**RECORD LIST**
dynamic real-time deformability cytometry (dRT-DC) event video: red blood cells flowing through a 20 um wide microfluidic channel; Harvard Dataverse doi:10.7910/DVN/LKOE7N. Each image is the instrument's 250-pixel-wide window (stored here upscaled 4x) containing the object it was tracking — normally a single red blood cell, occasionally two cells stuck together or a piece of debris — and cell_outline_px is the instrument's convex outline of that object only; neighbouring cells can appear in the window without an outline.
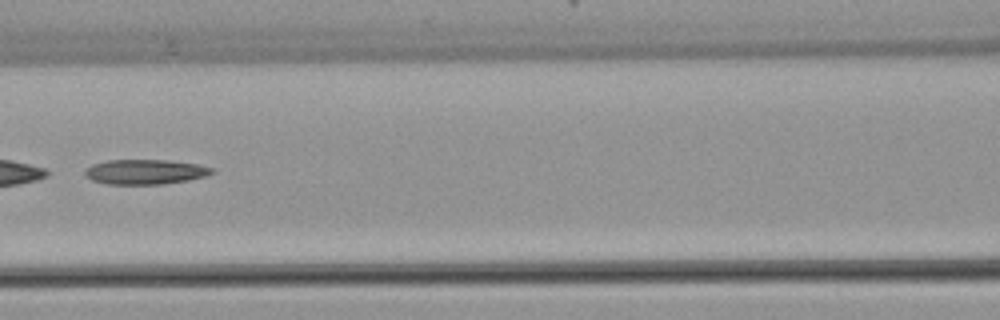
{"species": "common noctule bat (a hibernating species)", "species_latin": "Nyctalus noctula", "temperature_condition": "warm", "stored_images_in_passage": 7, "camera_frame_rate_fps": 3000, "um_per_image_px": 0.085, "animal": {"sex": "female", "body_mass_g": 22.7, "forearm_length_mm": 54.2}, "frame": {"image": 1, "passage_image": 7, "time_ms": 7.0, "image_size_px": [1000, 320], "cell_outline_px": [[216, 172], [208, 176], [188, 180], [160, 184], [108, 184], [92, 180], [84, 176], [84, 168], [92, 164], [108, 160], [168, 160], [196, 164], [216, 168]], "centroid_in_image_um": [12.35, 14.6], "position_along_channel_um": 154.2, "area_um2": 18.61}}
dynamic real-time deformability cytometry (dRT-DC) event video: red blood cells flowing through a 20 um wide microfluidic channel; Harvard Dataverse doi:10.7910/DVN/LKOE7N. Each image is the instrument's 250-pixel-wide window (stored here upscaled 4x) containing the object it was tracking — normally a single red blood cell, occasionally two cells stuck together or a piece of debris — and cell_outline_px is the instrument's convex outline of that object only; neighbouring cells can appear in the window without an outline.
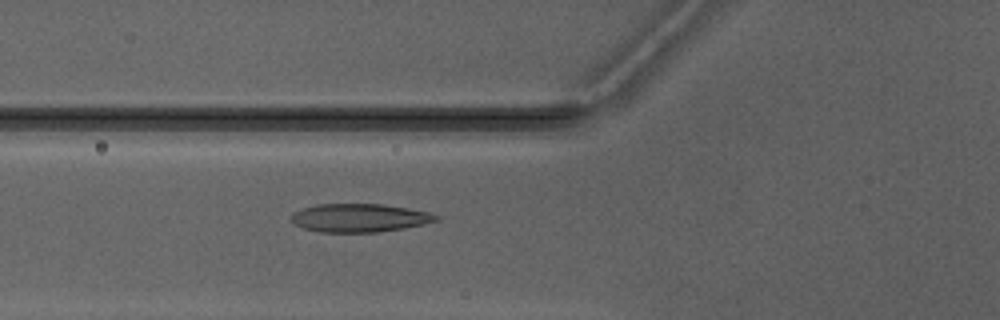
{"species": "Egyptian fruit bat (a non-hibernating species)", "species_latin": "Rousettus aegyptiacus", "temperature_condition": "warm", "stored_images_in_passage": 4, "camera_frame_rate_fps": 3000, "um_per_image_px": 0.085, "animal": {"sex": "male"}, "frame": {"image": 1, "passage_image": 4, "time_ms": 3.667, "image_size_px": [1000, 320], "cell_outline_px": [[440, 220], [424, 224], [404, 228], [380, 232], [320, 232], [304, 228], [296, 224], [292, 220], [292, 216], [296, 212], [304, 208], [316, 204], [384, 204], [408, 208], [428, 212], [440, 216]], "centroid_in_image_um": [30.62, 18.52], "position_along_channel_um": 95.2, "area_um2": 23.81}}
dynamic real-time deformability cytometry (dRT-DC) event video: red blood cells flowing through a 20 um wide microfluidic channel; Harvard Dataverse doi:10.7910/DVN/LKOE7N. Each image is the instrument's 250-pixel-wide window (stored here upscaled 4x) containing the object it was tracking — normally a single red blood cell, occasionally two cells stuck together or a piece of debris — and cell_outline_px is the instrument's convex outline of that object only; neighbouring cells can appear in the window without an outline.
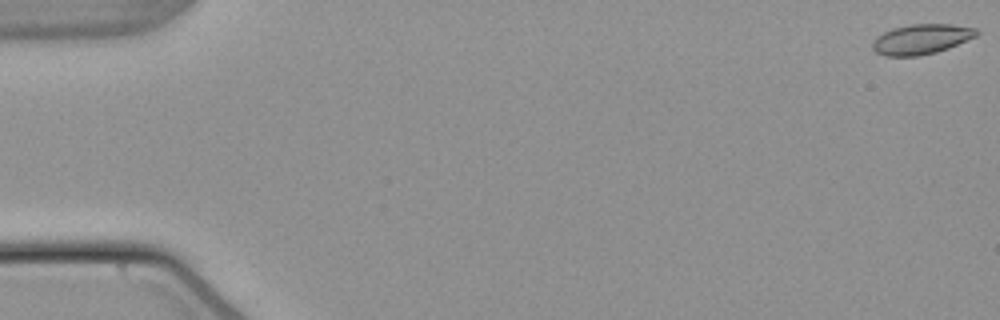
{"species": "common noctule bat (a hibernating species)", "species_latin": "Nyctalus noctula", "temperature_condition": "warm", "stored_images_in_passage": 47, "camera_frame_rate_fps": 3000, "um_per_image_px": 0.085, "animal": {"sex": "male", "body_mass_g": 21.5, "forearm_length_mm": 52.0}, "frame": {"image": 1, "passage_image": 1, "time_ms": 0.0, "image_size_px": [1000, 320], "cell_outline_px": [[980, 32], [976, 36], [948, 48], [936, 52], [920, 56], [884, 56], [876, 52], [872, 48], [872, 44], [876, 36], [892, 28], [908, 24], [952, 24], [976, 28]], "centroid_in_image_um": [78.3, 3.32], "position_along_channel_um": 6.7, "area_um2": 18.32}}
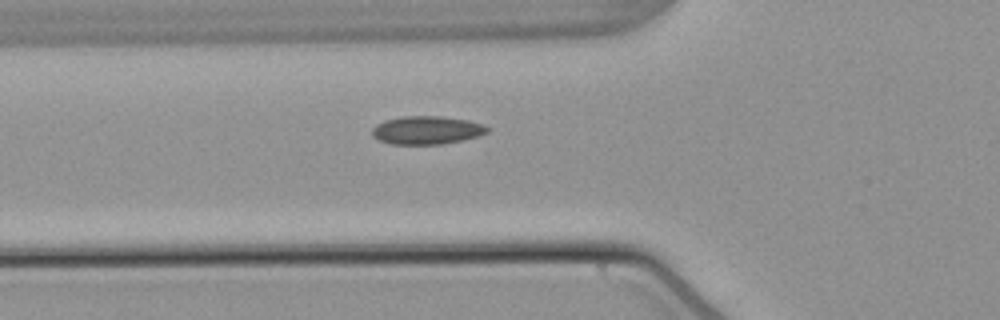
{"frame": {"image": 2, "passage_image": 20, "time_ms": 6.333, "image_size_px": [1000, 320], "cell_outline_px": [[488, 132], [480, 136], [464, 140], [440, 144], [392, 144], [380, 140], [372, 136], [372, 128], [376, 124], [384, 120], [404, 116], [440, 116], [468, 120], [484, 124], [488, 128]], "centroid_in_image_um": [36.29, 11.06], "position_along_channel_um": 89.5, "area_um2": 19.02}}
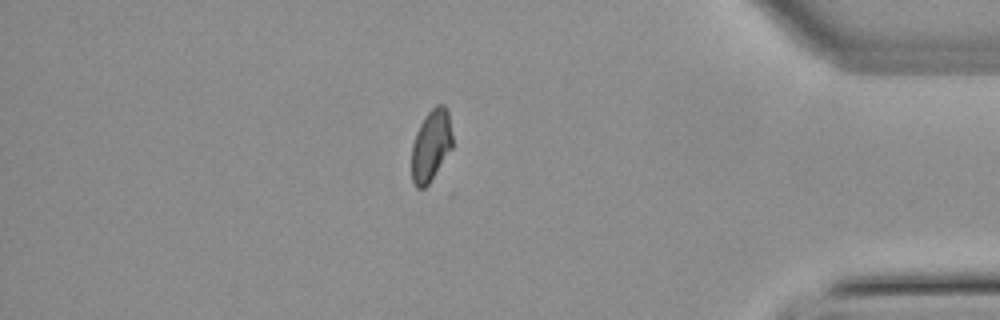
{"frame": {"image": 3, "passage_image": 47, "time_ms": 15.333, "image_size_px": [1000, 320], "cell_outline_px": [[452, 148], [428, 184], [424, 188], [416, 188], [412, 180], [412, 144], [416, 132], [420, 124], [428, 112], [436, 104], [444, 104], [448, 112], [452, 136]], "centroid_in_image_um": [36.63, 12.35], "position_along_channel_um": 398.6, "area_um2": 16.88}, "authors_computed_cell_mechanics": {"area_um2": 18.1492, "velocity_mm_per_s": 3.8149, "shape_relaxation_time_tau1_ms": null, "shape_relaxation_time_tau2_ms": 6.8609, "deformation_change_tau1": null, "deformation_change_tau2": 0.0975}}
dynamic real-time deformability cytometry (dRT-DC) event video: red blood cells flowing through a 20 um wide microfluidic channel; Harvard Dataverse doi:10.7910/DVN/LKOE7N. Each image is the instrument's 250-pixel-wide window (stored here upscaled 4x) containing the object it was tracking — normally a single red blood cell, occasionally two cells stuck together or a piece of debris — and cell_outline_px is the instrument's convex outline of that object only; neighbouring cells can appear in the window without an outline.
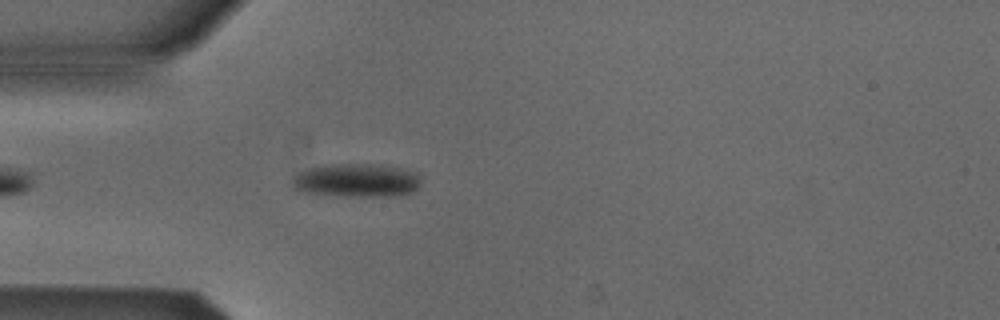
{"species": "Egyptian fruit bat (a non-hibernating species)", "species_latin": "Rousettus aegyptiacus", "temperature_condition": "cold", "stored_images_in_passage": 43, "camera_frame_rate_fps": 3000, "um_per_image_px": 0.085, "animal": {"sex": "male"}, "frame": {"image": 1, "passage_image": 5, "time_ms": 1.333, "image_size_px": [1000, 320], "cell_outline_px": [[420, 184], [412, 192], [400, 196], [340, 196], [304, 192], [292, 188], [292, 176], [296, 172], [308, 168], [324, 164], [388, 164], [420, 172]], "centroid_in_image_um": [30.33, 15.31], "position_along_channel_um": 54.7, "area_um2": 25.95}}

**WHAT YOU SHOULD DO**
Drop the images and repeat the data exactly.

**TASK RESPONSE**
dynamic real-time deformability cytometry (dRT-DC) event video: red blood cells flowing through a 20 um wide microfluidic channel; Harvard Dataverse doi:10.7910/DVN/LKOE7N. Each image is the instrument's 250-pixel-wide window (stored here upscaled 4x) containing the object it was tracking — normally a single red blood cell, occasionally two cells stuck together or a piece of debris — and cell_outline_px is the instrument's convex outline of that object only; neighbouring cells can appear in the window without an outline.
{"species": "common noctule bat (a hibernating species)", "species_latin": "Nyctalus noctula", "temperature_condition": "warm", "stored_images_in_passage": 7, "camera_frame_rate_fps": 3000, "um_per_image_px": 0.085, "animal": {"sex": "female", "body_mass_g": 22.7, "forearm_length_mm": 54.2}, "frame": {"image": 1, "passage_image": 7, "time_ms": 7.0, "image_size_px": [1000, 320], "cell_outline_px": [[216, 172], [208, 176], [188, 180], [160, 184], [108, 184], [92, 180], [84, 176], [84, 168], [92, 164], [108, 160], [168, 160], [196, 164], [216, 168]], "centroid_in_image_um": [12.35, 14.6], "position_along_channel_um": 154.2, "area_um2": 18.61}}
dynamic real-time deformability cytometry (dRT-DC) event video: red blood cells flowing through a 20 um wide microfluidic channel; Harvard Dataverse doi:10.7910/DVN/LKOE7N. Each image is the instrument's 250-pixel-wide window (stored here upscaled 4x) containing the object it was tracking — normally a single red blood cell, occasionally two cells stuck together or a piece of debris — and cell_outline_px is the instrument's convex outline of that object only; neighbouring cells can appear in the window without an outline.
{"species": "Egyptian fruit bat (a non-hibernating species)", "species_latin": "Rousettus aegyptiacus", "temperature_condition": "warm", "stored_images_in_passage": 4, "camera_frame_rate_fps": 3000, "um_per_image_px": 0.085, "animal": {"sex": "male"}, "frame": {"image": 1, "passage_image": 4, "time_ms": 3.667, "image_size_px": [1000, 320], "cell_outline_px": [[440, 220], [424, 224], [404, 228], [380, 232], [320, 232], [304, 228], [296, 224], [292, 220], [292, 216], [296, 212], [304, 208], [316, 204], [384, 204], [408, 208], [428, 212], [440, 216]], "centroid_in_image_um": [30.62, 18.52], "position_along_channel_um": 95.2, "area_um2": 23.81}}
dynamic real-time deformability cytometry (dRT-DC) event video: red blood cells flowing through a 20 um wide microfluidic channel; Harvard Dataverse doi:10.7910/DVN/LKOE7N. Each image is the instrument's 250-pixel-wide window (stored here upscaled 4x) containing the object it was tracking — normally a single red blood cell, occasionally two cells stuck together or a piece of debris — and cell_outline_px is the instrument's convex outline of that object only; neighbouring cells can appear in the window without an outline.
{"species": "common noctule bat (a hibernating species)", "species_latin": "Nyctalus noctula", "temperature_condition": "warm", "stored_images_in_passage": 47, "camera_frame_rate_fps": 3000, "um_per_image_px": 0.085, "animal": {"sex": "male", "body_mass_g": 21.5, "forearm_length_mm": 52.0}, "frame": {"image": 1, "passage_image": 1, "time_ms": 0.0, "image_size_px": [1000, 320], "cell_outline_px": [[980, 32], [976, 36], [948, 48], [936, 52], [920, 56], [884, 56], [876, 52], [872, 48], [872, 44], [876, 36], [892, 28], [908, 24], [952, 24], [976, 28]], "centroid_in_image_um": [78.3, 3.32], "position_along_channel_um": 6.7, "area_um2": 18.32}}
{"frame": {"image": 2, "passage_image": 20, "time_ms": 6.333, "image_size_px": [1000, 320], "cell_outline_px": [[488, 132], [480, 136], [464, 140], [440, 144], [392, 144], [380, 140], [372, 136], [372, 128], [376, 124], [384, 120], [404, 116], [440, 116], [468, 120], [484, 124], [488, 128]], "centroid_in_image_um": [36.29, 11.06], "position_along_channel_um": 89.5, "area_um2": 19.02}}
{"frame": {"image": 3, "passage_image": 47, "time_ms": 15.333, "image_size_px": [1000, 320], "cell_outline_px": [[452, 148], [428, 184], [424, 188], [416, 188], [412, 180], [412, 144], [416, 132], [420, 124], [428, 112], [436, 104], [444, 104], [448, 112], [452, 136]], "centroid_in_image_um": [36.63, 12.35], "position_along_channel_um": 398.6, "area_um2": 16.88}, "authors_computed_cell_mechanics": {"area_um2": 18.1492, "velocity_mm_per_s": 3.8149, "shape_relaxation_time_tau1_ms": null, "shape_relaxation_time_tau2_ms": 6.8609, "deformation_change_tau1": null, "deformation_change_tau2": 0.0975}}
dynamic real-time deformability cytometry (dRT-DC) event video: red blood cells flowing through a 20 um wide microfluidic channel; Harvard Dataverse doi:10.7910/DVN/LKOE7N. Each image is the instrument's 250-pixel-wide window (stored here upscaled 4x) containing the object it was tracking — normally a single red blood cell, occasionally two cells stuck together or a piece of debris — and cell_outline_px is the instrument's convex outline of that object only; neighbouring cells can appear in the window without an outline.
{"species": "Egyptian fruit bat (a non-hibernating species)", "species_latin": "Rousettus aegyptiacus", "temperature_condition": "cold", "stored_images_in_passage": 43, "camera_frame_rate_fps": 3000, "um_per_image_px": 0.085, "animal": {"sex": "male"}, "frame": {"image": 1, "passage_image": 5, "time_ms": 1.333, "image_size_px": [1000, 320], "cell_outline_px": [[420, 184], [412, 192], [400, 196], [340, 196], [304, 192], [292, 188], [292, 176], [296, 172], [308, 168], [324, 164], [388, 164], [420, 172]], "centroid_in_image_um": [30.33, 15.31], "position_along_channel_um": 54.7, "area_um2": 25.95}}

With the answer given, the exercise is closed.